'''

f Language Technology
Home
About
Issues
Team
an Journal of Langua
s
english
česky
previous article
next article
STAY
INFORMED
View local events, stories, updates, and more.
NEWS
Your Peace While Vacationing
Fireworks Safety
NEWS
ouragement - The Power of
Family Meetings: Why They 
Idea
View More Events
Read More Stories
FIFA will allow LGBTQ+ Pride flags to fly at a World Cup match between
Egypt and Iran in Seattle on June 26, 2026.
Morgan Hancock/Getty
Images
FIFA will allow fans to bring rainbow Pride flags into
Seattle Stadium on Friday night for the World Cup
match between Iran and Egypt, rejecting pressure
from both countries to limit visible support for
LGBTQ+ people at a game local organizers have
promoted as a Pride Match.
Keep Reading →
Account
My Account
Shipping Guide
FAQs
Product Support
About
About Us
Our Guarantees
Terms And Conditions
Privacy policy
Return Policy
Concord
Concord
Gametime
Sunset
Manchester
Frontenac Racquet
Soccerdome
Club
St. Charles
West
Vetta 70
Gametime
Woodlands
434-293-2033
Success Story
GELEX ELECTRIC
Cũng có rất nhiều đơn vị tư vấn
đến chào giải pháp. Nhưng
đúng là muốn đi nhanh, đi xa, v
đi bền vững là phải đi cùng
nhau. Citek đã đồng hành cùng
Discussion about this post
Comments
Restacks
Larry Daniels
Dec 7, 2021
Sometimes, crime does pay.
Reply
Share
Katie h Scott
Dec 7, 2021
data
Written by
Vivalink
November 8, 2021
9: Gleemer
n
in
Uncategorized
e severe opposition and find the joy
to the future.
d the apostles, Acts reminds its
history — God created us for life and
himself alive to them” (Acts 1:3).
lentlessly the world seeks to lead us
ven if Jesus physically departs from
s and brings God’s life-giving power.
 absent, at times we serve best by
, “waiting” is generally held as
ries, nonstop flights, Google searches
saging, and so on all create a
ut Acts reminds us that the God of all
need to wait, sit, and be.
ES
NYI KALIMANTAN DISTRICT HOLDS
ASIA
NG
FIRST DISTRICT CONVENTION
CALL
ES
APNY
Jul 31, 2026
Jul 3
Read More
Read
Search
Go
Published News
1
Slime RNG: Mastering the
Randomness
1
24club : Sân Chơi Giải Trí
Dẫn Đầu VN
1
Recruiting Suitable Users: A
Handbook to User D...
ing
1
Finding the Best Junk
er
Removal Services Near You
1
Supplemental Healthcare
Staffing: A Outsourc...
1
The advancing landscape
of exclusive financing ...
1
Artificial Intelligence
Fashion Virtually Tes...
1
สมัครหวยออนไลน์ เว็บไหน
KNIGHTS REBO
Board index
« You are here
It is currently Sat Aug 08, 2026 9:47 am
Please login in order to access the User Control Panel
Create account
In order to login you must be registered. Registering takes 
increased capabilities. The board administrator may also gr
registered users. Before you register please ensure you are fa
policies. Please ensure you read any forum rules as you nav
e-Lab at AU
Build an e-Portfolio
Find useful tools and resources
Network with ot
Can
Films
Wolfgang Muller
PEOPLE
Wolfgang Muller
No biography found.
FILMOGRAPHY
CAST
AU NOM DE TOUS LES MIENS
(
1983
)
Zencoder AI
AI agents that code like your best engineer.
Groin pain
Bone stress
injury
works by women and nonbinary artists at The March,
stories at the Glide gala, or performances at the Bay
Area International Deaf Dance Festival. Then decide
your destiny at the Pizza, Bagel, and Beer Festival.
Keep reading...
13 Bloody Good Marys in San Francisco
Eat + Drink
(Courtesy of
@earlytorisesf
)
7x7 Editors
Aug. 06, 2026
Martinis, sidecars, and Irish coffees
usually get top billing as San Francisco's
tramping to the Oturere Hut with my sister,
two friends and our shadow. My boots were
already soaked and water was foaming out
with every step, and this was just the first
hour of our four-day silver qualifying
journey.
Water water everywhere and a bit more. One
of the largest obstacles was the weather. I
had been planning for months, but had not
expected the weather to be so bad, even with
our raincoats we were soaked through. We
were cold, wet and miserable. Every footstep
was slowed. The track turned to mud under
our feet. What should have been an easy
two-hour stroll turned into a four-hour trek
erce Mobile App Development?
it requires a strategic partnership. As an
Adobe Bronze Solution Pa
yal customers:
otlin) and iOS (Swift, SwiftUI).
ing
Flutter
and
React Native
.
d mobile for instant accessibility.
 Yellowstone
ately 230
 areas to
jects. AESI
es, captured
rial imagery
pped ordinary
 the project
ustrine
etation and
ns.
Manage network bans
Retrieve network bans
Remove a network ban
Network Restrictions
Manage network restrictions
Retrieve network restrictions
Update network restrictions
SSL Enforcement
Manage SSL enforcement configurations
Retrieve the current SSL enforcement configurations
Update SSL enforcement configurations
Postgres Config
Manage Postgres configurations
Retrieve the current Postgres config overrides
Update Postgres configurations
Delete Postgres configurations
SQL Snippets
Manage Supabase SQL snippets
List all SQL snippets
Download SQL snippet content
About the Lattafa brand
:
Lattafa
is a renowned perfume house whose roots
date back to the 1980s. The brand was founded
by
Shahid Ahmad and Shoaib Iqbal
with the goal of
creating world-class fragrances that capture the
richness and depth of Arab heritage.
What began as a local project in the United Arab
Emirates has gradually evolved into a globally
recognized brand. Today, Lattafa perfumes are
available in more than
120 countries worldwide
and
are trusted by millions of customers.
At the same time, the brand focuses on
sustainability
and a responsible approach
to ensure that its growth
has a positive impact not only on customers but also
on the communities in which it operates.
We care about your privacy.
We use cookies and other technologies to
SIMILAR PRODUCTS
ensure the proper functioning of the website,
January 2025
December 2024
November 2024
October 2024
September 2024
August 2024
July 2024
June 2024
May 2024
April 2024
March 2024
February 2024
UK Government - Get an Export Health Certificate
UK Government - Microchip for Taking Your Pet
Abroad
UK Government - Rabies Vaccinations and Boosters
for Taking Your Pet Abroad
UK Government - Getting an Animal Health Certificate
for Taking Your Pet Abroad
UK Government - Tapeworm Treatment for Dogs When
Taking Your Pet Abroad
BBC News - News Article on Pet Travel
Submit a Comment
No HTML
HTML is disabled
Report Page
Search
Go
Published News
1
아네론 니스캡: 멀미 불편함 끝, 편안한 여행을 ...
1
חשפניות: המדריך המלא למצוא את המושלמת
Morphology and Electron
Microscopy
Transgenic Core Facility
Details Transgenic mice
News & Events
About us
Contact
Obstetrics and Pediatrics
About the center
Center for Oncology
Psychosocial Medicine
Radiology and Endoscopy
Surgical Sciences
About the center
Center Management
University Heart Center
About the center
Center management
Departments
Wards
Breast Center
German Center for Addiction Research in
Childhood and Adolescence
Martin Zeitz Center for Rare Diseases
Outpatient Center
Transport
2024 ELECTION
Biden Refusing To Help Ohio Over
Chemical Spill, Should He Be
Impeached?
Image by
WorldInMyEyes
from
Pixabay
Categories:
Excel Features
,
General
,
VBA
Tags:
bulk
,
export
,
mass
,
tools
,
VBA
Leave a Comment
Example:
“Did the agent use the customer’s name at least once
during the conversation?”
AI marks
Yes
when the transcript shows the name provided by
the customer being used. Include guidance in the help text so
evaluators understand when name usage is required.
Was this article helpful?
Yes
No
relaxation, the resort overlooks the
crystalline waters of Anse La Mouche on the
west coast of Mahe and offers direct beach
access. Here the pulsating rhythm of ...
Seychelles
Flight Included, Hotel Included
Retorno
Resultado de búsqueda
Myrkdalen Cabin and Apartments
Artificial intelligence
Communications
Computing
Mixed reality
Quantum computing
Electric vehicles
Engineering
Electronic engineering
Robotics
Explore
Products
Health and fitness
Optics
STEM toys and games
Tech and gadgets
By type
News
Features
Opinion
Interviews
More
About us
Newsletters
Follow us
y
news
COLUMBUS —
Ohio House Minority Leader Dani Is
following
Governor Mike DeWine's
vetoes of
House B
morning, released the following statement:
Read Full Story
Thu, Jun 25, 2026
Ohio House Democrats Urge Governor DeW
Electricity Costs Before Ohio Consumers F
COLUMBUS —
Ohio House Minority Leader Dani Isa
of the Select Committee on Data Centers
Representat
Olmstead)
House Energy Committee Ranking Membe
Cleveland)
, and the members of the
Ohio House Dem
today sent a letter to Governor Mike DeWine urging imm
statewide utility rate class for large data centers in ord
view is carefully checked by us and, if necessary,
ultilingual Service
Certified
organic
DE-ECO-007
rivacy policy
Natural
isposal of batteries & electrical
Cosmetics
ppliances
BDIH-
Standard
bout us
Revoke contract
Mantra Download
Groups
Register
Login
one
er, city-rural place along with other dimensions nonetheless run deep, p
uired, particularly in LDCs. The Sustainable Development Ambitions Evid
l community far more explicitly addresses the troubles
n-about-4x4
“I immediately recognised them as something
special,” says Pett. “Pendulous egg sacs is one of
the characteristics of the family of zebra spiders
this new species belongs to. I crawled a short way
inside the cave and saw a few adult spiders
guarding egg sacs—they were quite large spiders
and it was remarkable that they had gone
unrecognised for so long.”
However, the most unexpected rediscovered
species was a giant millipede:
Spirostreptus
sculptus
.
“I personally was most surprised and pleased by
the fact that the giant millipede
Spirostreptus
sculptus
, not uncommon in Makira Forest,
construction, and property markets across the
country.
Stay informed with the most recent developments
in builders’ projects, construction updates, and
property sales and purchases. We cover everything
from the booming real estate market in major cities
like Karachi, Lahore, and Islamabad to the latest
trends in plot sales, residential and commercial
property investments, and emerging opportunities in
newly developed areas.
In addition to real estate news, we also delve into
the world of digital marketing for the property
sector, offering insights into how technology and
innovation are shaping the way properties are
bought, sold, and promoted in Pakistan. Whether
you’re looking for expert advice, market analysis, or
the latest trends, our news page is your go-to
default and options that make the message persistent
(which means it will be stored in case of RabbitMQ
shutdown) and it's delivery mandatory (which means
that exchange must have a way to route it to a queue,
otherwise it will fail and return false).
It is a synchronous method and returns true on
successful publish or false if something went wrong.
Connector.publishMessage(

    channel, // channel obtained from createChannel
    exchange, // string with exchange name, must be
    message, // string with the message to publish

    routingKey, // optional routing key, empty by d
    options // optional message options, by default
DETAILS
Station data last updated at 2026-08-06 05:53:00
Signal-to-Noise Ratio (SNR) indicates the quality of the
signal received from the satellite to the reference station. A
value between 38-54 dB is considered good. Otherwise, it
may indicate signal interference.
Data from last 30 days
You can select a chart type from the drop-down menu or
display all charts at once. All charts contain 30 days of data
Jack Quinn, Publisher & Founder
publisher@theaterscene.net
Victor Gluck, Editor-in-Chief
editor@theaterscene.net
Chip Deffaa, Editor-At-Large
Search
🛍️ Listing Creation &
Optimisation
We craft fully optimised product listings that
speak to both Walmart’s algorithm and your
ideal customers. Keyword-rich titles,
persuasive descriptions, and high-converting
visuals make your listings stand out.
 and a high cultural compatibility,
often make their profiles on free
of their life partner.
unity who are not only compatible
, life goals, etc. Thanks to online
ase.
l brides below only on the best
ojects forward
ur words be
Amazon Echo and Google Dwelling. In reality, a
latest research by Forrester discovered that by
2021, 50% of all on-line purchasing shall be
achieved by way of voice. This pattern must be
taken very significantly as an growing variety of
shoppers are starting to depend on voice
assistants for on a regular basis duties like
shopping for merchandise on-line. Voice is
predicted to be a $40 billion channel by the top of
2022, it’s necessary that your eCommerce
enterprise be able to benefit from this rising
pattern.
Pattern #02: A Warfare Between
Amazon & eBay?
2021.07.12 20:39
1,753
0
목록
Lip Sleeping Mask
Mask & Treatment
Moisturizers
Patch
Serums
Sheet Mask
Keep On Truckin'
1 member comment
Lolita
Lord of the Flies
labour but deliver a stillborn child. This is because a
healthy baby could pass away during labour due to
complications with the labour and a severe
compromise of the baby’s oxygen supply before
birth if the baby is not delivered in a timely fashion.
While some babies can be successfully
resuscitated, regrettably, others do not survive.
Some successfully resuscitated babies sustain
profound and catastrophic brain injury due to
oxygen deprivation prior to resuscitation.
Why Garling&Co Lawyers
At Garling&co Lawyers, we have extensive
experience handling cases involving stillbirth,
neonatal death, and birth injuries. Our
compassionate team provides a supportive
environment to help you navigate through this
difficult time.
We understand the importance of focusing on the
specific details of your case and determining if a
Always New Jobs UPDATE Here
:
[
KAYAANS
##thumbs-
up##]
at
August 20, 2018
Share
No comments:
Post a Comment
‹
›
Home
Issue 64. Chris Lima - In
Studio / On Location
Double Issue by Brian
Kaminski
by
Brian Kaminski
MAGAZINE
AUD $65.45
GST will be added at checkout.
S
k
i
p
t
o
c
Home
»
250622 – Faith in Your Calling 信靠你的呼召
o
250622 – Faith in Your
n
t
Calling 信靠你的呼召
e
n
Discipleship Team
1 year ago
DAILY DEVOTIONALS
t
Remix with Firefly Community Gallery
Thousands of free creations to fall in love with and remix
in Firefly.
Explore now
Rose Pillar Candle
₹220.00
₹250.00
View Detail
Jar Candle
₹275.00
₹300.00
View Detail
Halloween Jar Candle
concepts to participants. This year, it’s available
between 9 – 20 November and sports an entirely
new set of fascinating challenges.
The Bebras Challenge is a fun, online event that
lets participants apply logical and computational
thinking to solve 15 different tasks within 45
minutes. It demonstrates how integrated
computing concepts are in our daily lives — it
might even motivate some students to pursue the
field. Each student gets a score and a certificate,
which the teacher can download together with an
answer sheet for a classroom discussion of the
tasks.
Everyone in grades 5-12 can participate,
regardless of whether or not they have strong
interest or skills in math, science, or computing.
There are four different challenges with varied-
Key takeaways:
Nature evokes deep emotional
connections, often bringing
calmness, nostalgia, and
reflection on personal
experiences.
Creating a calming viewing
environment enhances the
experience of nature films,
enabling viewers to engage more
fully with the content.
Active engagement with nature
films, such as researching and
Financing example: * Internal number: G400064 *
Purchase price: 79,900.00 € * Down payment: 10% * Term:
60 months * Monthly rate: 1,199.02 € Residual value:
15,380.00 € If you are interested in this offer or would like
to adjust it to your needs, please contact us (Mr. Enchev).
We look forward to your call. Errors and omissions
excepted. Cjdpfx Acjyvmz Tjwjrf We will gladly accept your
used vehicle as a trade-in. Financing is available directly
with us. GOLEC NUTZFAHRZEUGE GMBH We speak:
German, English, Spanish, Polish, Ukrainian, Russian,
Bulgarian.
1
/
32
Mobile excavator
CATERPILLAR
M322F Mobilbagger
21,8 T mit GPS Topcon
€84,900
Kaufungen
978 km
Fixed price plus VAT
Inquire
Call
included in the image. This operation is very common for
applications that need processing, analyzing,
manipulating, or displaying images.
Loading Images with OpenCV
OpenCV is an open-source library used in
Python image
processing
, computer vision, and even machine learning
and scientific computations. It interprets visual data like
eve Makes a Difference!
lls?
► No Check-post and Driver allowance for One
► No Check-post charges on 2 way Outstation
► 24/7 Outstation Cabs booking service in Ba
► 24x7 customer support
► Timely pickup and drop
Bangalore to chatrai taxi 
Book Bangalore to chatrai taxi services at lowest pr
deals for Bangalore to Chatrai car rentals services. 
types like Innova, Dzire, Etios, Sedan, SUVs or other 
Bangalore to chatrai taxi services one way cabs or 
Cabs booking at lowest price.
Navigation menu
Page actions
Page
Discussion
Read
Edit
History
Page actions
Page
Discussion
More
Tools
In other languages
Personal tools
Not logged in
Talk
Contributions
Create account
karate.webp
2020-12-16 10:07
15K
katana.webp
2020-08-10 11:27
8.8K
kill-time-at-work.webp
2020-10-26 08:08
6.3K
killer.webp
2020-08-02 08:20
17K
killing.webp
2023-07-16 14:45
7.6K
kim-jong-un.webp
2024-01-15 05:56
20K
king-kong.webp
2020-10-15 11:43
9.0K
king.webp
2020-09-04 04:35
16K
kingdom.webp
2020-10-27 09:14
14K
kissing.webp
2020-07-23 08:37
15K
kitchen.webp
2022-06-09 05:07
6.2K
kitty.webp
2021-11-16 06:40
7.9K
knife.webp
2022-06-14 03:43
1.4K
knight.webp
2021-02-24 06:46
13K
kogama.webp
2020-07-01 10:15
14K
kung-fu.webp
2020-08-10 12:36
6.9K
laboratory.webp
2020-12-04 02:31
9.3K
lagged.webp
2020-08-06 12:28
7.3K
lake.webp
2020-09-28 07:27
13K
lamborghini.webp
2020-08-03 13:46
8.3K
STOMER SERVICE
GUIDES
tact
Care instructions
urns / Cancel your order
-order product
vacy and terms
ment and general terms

'''

Task requirements
Reproduce verbatim the lines of the records from the line containing "routingKey, // optional" up to and including the line containing "birth if the".

Solution to this task
    routingKey, // optional routing key, empty by d
    options // optional message options, by default
DETAILS
Station data last updated at 2026-08-06 05:53:00
Signal-to-Noise Ratio (SNR) indicates the quality of the
signal received from the satellite to the reference station. A
value between 38-54 dB is considered good. Otherwise, it
may indicate signal interference.
Data from last 30 days
You can select a chart type from the drop-down menu or
display all charts at once. All charts contain 30 days of data
Jack Quinn, Publisher & Founder
publisher@theaterscene.net
Victor Gluck, Editor-in-Chief
editor@theaterscene.net
Chip Deffaa, Editor-At-Large
Search
🛍️ Listing Creation &
Optimisation
We craft fully optimised product listings that
speak to both Walmart’s algorithm and your
ideal customers. Keyword-rich titles,
persuasive descriptions, and high-converting
visuals make your listings stand out.
 and a high cultural compatibility,
often make their profiles on free
of their life partner.
unity who are not only compatible
, life goals, etc. Thanks to online
ase.
l brides below only on the best
ojects forward
ur words be
Amazon Echo and Google Dwelling. In reality, a
latest research by Forrester discovered that by
2021, 50% of all on-line purchasing shall be
achieved by way of voice. This pattern must be
taken very significantly as an growing variety of
shoppers are starting to depend on voice
assistants for on a regular basis duties like
shopping for merchandise on-line. Voice is
predicted to be a $40 billion channel by the top of
2022, it’s necessary that your eCommerce
enterprise be able to benefit from this rising
pattern.
Pattern #02: A Warfare Between
Amazon & eBay?
2021.07.12 20:39
1,753
0
목록
Lip Sleeping Mask
Mask & Treatment
Moisturizers
Patch
Serums
Sheet Mask
Keep On Truckin'
1 member comment
Lolita
Lord of the Flies
labour but deliver a stillborn child. This is because a
healthy baby could pass away during labour due to
complications with the labour and a severe
compromise of the baby’s oxygen supply before
birth if the baby is not delivered in a timely fashion.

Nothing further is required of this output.